● **Instruction**: Please return all lines of the data below containing the string "indent".

● **Data to examine**:

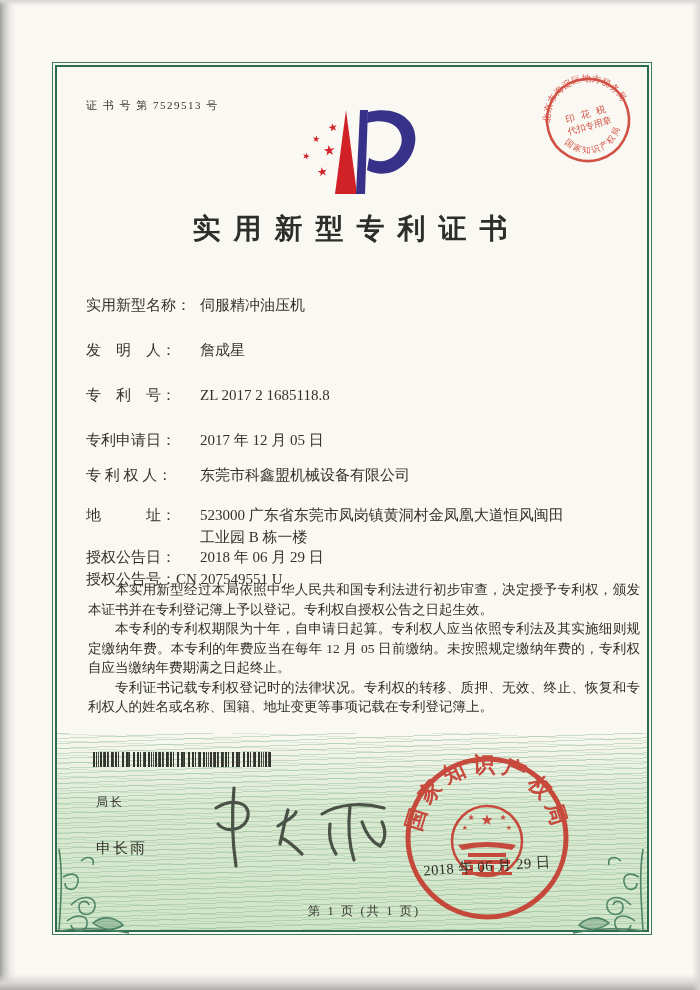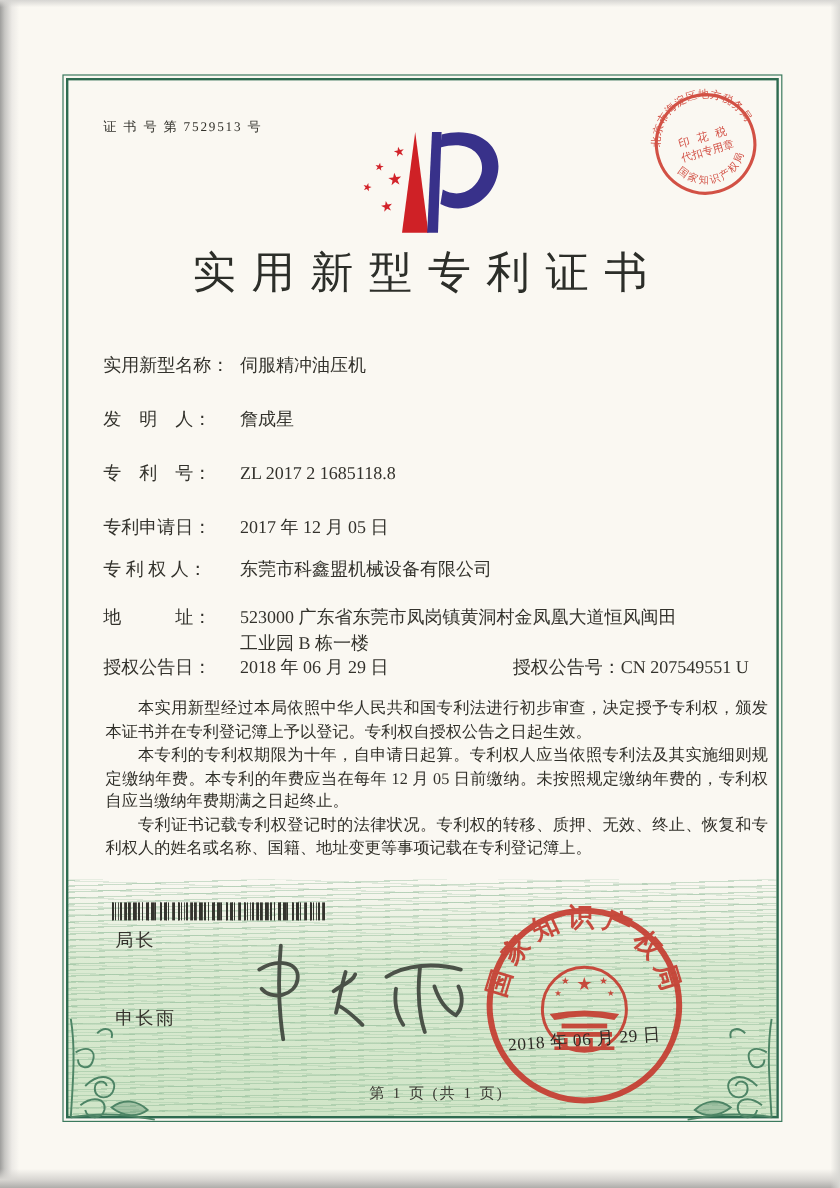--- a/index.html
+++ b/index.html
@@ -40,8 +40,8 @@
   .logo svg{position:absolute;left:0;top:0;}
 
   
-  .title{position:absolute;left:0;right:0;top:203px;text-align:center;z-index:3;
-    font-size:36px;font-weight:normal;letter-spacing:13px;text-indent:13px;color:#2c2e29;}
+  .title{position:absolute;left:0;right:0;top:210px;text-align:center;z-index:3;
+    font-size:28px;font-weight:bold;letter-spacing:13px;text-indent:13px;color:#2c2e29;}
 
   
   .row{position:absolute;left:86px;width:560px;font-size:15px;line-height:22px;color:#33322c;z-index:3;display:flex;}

* * *

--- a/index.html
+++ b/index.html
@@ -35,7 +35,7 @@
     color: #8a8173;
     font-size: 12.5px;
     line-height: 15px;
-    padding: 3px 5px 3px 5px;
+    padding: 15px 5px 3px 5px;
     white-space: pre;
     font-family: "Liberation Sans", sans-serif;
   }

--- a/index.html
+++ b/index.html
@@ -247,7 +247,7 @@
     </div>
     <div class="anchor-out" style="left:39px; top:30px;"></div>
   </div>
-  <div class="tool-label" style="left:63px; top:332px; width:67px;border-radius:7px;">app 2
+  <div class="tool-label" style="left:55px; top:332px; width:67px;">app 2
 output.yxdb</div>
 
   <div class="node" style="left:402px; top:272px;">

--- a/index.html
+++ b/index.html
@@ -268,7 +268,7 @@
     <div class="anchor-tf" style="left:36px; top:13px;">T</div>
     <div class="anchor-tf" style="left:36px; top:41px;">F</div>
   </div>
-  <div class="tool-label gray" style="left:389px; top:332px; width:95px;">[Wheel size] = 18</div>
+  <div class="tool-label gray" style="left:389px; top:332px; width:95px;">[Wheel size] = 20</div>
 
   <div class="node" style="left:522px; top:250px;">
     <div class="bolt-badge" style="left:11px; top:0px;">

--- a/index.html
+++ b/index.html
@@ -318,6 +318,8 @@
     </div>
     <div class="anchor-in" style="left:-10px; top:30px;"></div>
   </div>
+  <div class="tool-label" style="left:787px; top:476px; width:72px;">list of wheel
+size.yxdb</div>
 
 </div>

● **Reply to the exercise**:
-    font-size:36px;font-weight:normal;letter-spacing:13px;text-indent:13px;color:#2c2e29;}
+    font-size:28px;font-weight:bold;letter-spacing:13px;text-indent:13px;color:#2c2e29;}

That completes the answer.